Understandable is thus the hope that the solution to the rule of law crisis will be found within the Treaties, and that all it takes is for EU law to make yet another bold doctrinal contortion. But this is where interpretative audacities too easily turn into ‘legal fetishism’ – an attitude that seeks the solution to even deeply political problems in existing law. 

An earlier example of this attitude can arguably be found in the Reverse Solange solution proposed by Armin von Bogdandy et al. Von Bogdandy’s proposal to extend the scope of the Charter in case of ‘systemic deficiencies’ in fundamental rights protection was skillful and thought-provoking. But in purporting to remedy the structural backsliding in the protection of fundamental rights through a mere interpretative sleight of hand, it also bore the hallmarks of legal fetishism. 

Something similar can be said about the proposal made by Hillion. His proposal might be relying on the European Council rather than the Court of Justice, but even more so than Reverse Solange, Hillion proposes to ‘solve’ the rule of law crisis through little more than a doctrinal conjuring trick. After all, if only Poland and Hungary realized that what they were in fact doing was leaving the EU, they would surely realise they had to reverse course – or, in a suboptimal second scenario, they would leave the EU, free to continue on their authoritarian trajectory, however leaving the EU legal order intact. It’s as simple as that!

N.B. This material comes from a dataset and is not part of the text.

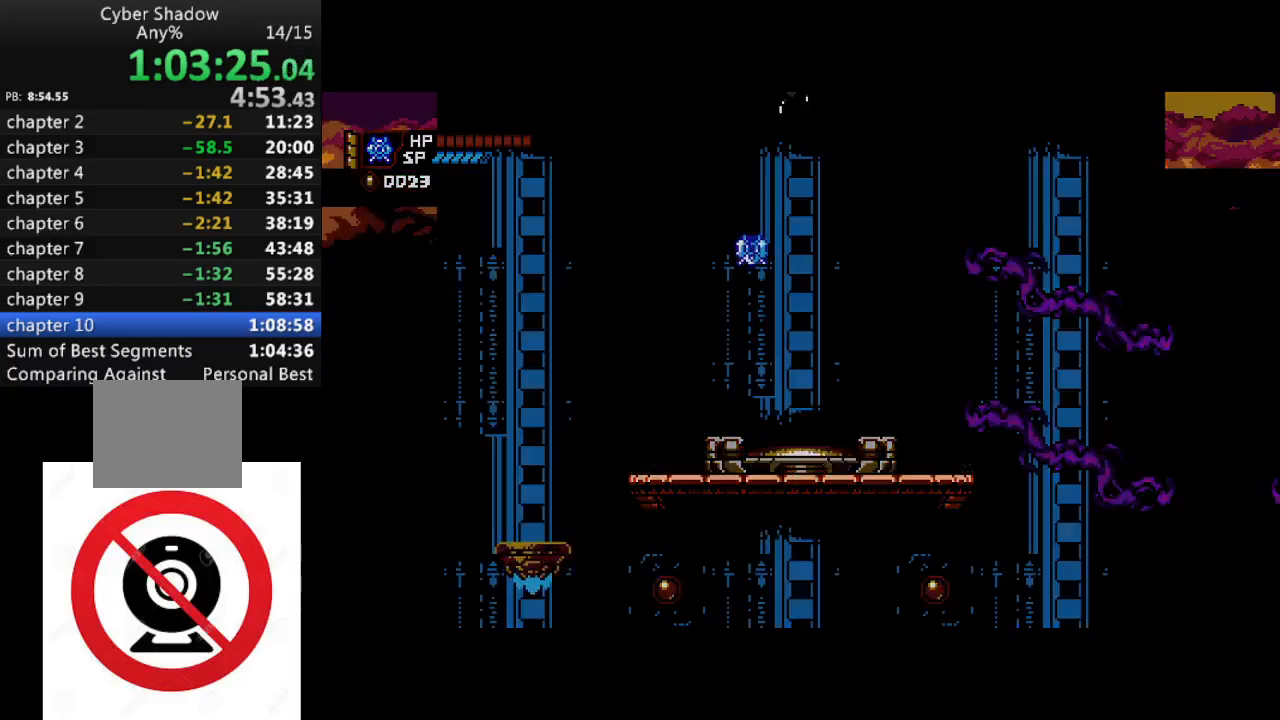
{"buttons": [], "left_stick": "center", "right_stick": "center", "events": []}
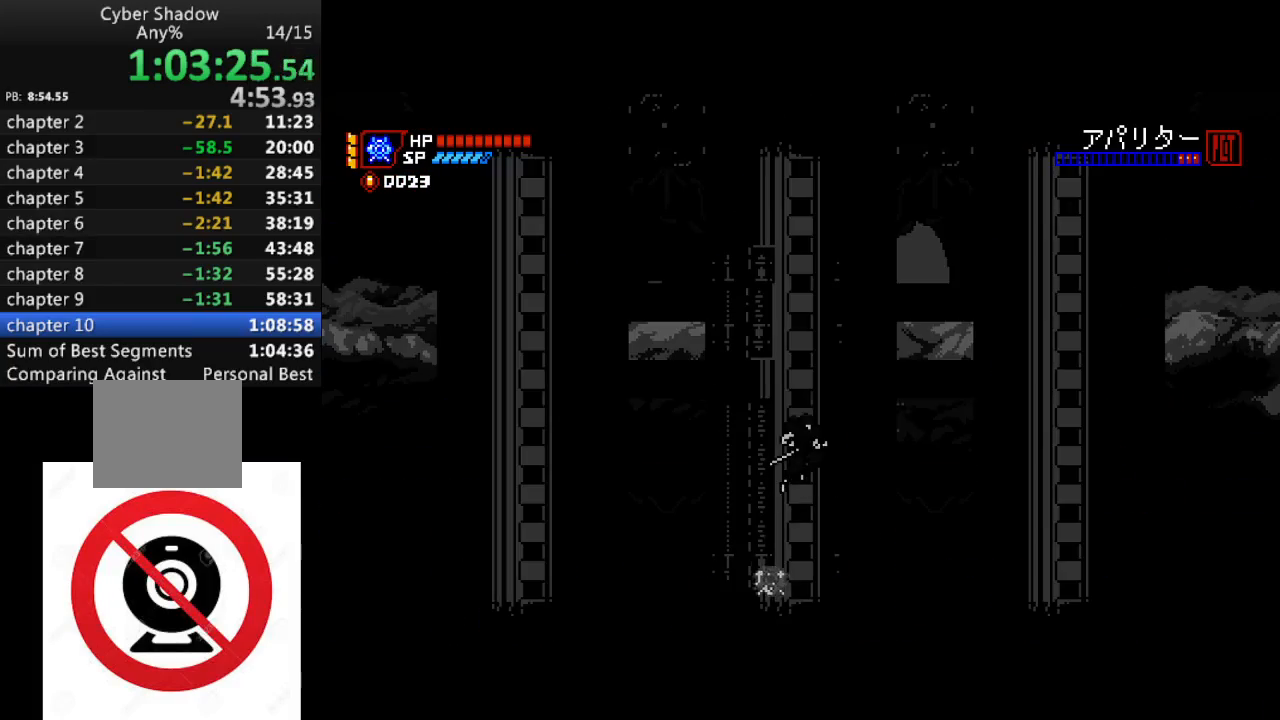
{"buttons": ["DPAD_RIGHT"], "left_stick": "center", "right_stick": "center", "events": [[67, "DPAD_RIGHT", "down"]]}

Or is it? We ought to critically think about the limits of what we can achieve through EU law alone. Are we actually solving a problem, or are we giving in to legalistic complacency? Are we content with not scraping past the legal topsoil of a crisis that has, primarily, social and economic roots? The democratic backsliding in Central and Eastern Europe rests on material foundations that cannot be conjured away with a type of ersatz constitutionalism. The rule of law crisis in Poland and Hungary is not going to end through doctrinal magic tricks. The most effective way the EU can contribute to solving the crisis is through concrete action – action that, more than anything, requires political will. The avenues for such action – Article 7, introducing conditionality into the budget – are readily available and need not be conjured through creative interpretation.

It is also worth considering how smuggling an ejector seat into the Treaties effectively tips the scale of authority in favour of the EU. At stake here is not just the democratic crisis in Poland and Hungary, but potentially also upending years of more sincere judicial dialogue between European and (independent) national judiciaries in favour of a ‘take it or leave it’ approach to European integration. 

At this point, it is worth asking: Even if it was doctrinally plausible, is it materially credible? Would the EU actually have the political capital to complete such a shift of authority in its favour? Is the EU’s authority self-standing enough that it can unilaterally determine the terms on which a Member State’s actions indicate that it intends to stay an EU Member? If there is not even the will among Member States to go through with procedures under Art. 7 TEU against Poland and Hungary, let alone pursue rule of law conditionality in the budget, how can there be the will to effectively eject those states from the Union? Focusing on the ways in which the Treaties can be creatively reinterpreted means to comfortably gloss over these, arguably prior, questions. 

Especially in the Community’s early years, bold interpretation of Community law helped push the Member States out of their comfort zone and build the robust and effective European legal order we know today. But especially when dealing with the rule of law crisis it can all too quickly turn into legal fetishism. While doctrinal contortions of the sort proposed by Hillion sound interesting on paper and are certainly intriguing to discuss, I worry that they will achieve little beyond keeping EU lawyers within their comfort zone when thinking about the rule of law crisis.